Turns out that litigation, not Samuel Colt's best-known invention, might just be the most effective mechanism for leveling the playing field in the United States today. The U.S. Chamber of Commerce Institute for Legal Reform recently released a study showing that the total annual cost of the tort system to U.S. businesses is $129 billion. But, while tobacco settlements and myriad other class action tort suits grab the headlines, it is contract disputes, and labor and employment claims that keep most corporate counsel awake at night, according to Fulbright & Jaworski LLP (New York).

In its latest annual 2005 Litigation Trends Survey, the firm found that regardless of size, industry or location, there is certain to be a sizeable number of disputes diverting the resources of American businesses. Nearly 90 percent of U.S. corporations are embroiled in some type of litigation, they learned, and the average company balances a docket of 37 lawsuits. And bigger means more; the average $1 billion-plus company is juggling 147 cases at any one time.
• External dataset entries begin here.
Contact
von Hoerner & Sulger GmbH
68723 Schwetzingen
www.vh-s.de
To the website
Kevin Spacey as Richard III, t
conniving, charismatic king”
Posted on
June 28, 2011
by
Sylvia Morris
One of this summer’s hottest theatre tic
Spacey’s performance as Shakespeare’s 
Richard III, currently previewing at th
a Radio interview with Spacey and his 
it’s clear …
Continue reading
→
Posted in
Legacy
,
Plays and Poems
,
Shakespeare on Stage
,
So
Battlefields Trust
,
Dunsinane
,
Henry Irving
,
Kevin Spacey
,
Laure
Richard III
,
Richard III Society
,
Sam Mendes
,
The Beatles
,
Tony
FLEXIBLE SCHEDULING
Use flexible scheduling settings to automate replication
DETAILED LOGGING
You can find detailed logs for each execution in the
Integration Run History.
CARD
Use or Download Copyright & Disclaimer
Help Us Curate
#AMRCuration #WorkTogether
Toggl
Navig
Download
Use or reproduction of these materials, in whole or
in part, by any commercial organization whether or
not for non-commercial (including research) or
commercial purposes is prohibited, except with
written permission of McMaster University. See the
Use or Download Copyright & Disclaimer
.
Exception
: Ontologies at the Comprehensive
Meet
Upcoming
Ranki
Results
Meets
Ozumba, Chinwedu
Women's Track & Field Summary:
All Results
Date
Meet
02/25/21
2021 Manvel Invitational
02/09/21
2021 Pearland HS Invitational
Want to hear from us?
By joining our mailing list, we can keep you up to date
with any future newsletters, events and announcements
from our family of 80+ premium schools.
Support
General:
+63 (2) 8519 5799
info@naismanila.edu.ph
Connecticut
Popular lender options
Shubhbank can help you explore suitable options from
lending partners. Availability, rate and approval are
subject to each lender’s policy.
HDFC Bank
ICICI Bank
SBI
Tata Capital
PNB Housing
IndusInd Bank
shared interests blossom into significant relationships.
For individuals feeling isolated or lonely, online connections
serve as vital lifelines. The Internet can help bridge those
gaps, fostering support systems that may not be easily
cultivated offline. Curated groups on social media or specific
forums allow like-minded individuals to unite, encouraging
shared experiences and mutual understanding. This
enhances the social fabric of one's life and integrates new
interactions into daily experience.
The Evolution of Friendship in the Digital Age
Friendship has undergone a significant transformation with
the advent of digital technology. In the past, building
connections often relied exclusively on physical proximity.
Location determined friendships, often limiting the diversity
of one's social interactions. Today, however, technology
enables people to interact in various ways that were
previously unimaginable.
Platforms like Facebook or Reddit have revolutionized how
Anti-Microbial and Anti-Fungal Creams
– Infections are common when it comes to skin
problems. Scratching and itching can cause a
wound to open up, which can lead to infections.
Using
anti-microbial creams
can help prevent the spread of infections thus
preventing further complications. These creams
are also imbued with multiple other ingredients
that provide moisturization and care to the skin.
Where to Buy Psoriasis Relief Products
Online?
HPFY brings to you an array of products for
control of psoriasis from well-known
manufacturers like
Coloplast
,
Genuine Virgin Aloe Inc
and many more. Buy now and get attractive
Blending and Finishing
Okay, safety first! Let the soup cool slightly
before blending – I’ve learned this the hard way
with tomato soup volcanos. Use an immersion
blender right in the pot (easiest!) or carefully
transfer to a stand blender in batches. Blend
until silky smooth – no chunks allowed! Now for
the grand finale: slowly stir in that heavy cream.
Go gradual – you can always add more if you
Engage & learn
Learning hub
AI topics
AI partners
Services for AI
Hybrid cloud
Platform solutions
This state of affairs could be dismissed as amusing, albeit irritating, were it not for economic advancements elsewhere around the world. "China's economy has tripled in size since 1980 and continues to grow at 9 percent per year; it could equal ours by 2020," according to Charlene Barshefsky, Washington lawyer and U.S. trade representative from 1997 to 2001, and Edward Gresser, director of trade and global markets at the Progressive Policy Institute. Writing in The Wall Street Journal recently, they note that China is also investing in advanced technology, ports, coastal road systems, telecom networks, research centers and universities.

Manufacturing has been the lifeblood of Nagoya, Japan, since the 17th century. Nagoya experienced a brief slump in the early 1990s, along with the rest of the world's second-largest economy. Today, however, the economy in this area of Central Japan's industrial heartland is booming, so much so that it helped boost Japan's gross domestic product by 3.3 percent in the fiscal quarter ended June 30. It is noteworthy that Nagoya's economic engines of growth are those often dismissed as "sunset industries": automotive, machinery, steel, ceramics and chemicals.

Twenty percent of U.S. manufacturing companies have legal budgets of more than 2 percent of their total gross revenue, according to the Fulbright & Jaworski survey. An indeterminate, but significant, part of this legal budget represents lost opportunity. Invested in workforce development or R&D, just to name two profit-generating activities, those funds would certainly contribute handsomely to any manufacturing company's gross revenue and profit margin.

While litigation is increasing in Japan, and to a lesser extent in China, both have a long way to go before becoming as litigious as we are in America. Left unchecked, runaway litigation just might "equalize" American business right out of being competitive in the global marketplace.